Contrairement aux « crimes contre l’humanité », l’incrimination pour « torture » n’est pas soumise à l’exigence de double incrimination – c’est-à-dire qu’elle doit être répréhensible dans le pays de l’auteur aussi – mais nécessite seulement la « présence » de la personne visée sur le sol national français.
« Techniquement, rien ne s’oppose à son audition »
La question qui se pose désormais est celle d’une éventuelle immunité du général Al-Raisi. Il ne peut théoriquement pas bénéficier de l’immunité diplomatique, car sa fonction ne consiste pas à représenter un Etat étranger en France. Il n’est pas non plus considéré comme un fonctionnaire des Nations unies, puisqu’il a été élu.

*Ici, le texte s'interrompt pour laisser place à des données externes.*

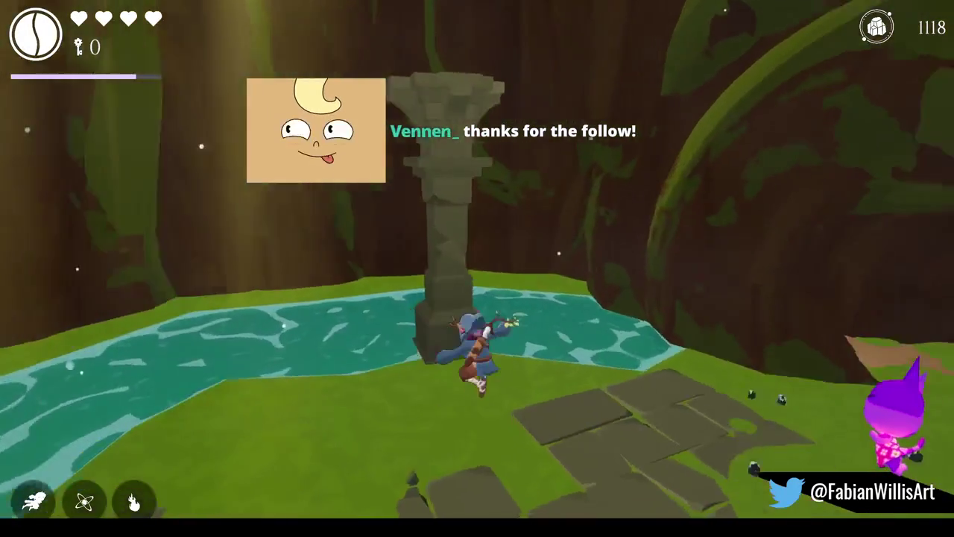
key(d)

La plainte rédigée par Me William Bourdon pour le compte du GCHR écarte par avance toute invocation d’une « immunité fonctionnelle » de M. Al-Raisi, malgré la convention de 2008 qui régit les relations entre Interpol et la France. L’avocat souligne que l’infraction reprochée à M. Al-Raisi – les conditions de détention de M. Mansoor – est toujours en cours, qu’elle n’a pas été commise dans le cadre de ses fonctions à Interpol et que « les immunités doivent s’effacer devant les plus grands crimes internationaux », dont la torture fait partie.